(Beginning of AVAILABLE DATA)

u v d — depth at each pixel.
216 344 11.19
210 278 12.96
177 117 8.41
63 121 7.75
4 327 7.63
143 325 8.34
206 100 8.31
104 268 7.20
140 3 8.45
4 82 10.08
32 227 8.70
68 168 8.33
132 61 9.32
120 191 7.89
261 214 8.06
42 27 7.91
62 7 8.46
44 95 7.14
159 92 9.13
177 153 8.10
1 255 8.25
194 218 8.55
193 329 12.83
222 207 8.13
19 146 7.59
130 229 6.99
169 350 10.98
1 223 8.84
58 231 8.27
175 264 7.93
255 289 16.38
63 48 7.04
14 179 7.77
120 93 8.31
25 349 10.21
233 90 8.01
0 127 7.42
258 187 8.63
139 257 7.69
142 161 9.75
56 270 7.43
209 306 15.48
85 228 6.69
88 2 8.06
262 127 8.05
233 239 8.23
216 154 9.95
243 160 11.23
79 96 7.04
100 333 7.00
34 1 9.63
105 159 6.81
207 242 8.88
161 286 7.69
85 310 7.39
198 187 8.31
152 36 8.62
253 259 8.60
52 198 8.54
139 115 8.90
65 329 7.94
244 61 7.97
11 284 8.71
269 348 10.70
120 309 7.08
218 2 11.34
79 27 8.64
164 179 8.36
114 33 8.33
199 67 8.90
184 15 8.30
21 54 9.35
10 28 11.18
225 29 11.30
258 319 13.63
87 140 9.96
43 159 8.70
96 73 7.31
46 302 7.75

(End of AVAILABLE DATA)
(Beginning of AVAILABLE DATA)

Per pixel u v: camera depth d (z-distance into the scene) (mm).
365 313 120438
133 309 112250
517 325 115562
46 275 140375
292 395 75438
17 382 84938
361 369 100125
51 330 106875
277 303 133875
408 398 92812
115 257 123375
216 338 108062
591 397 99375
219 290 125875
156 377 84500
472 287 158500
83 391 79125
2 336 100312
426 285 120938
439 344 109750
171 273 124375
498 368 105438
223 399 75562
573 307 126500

(End of AVAILABLE DATA)

=== DIRECTIONS ===
Please output the lines of the listing above that fall in the stretch from the one with "206 100 8.31" through the one with "46 302 7.75", exactly and only those.

=== SOLUTION FOR THIS TASK ===
206 100 8.31
104 268 7.20
140 3 8.45
4 82 10.08
32 227 8.70
68 168 8.33
132 61 9.32
120 191 7.89
261 214 8.06
42 27 7.91
62 7 8.46
44 95 7.14
159 92 9.13
177 153 8.10
1 255 8.25
194 218 8.55
193 329 12.83
222 207 8.13
19 146 7.59
130 229 6.99
169 350 10.98
1 223 8.84
58 231 8.27
175 264 7.93
255 289 16.38
63 48 7.04
14 179 7.77
120 93 8.31
25 349 10.21
233 90 8.01
0 127 7.42
258 187 8.63
139 257 7.69
142 161 9.75
56 270 7.43
209 306 15.48
85 228 6.69
88 2 8.06
262 127 8.05
233 239 8.23
216 154 9.95
243 160 11.23
79 96 7.04
100 333 7.00
34 1 9.63
105 159 6.81
207 242 8.88
161 286 7.69
85 310 7.39
198 187 8.31
152 36 8.62
253 259 8.60
52 198 8.54
139 115 8.90
65 329 7.94
244 61 7.97
11 284 8.71
269 348 10.70
120 309 7.08
218 2 11.34
79 27 8.64
164 179 8.36
114 33 8.33
199 67 8.90
184 15 8.30
21 54 9.35
10 28 11.18
225 29 11.30
258 319 13.63
87 140 9.96
43 159 8.70
96 73 7.31
46 302 7.75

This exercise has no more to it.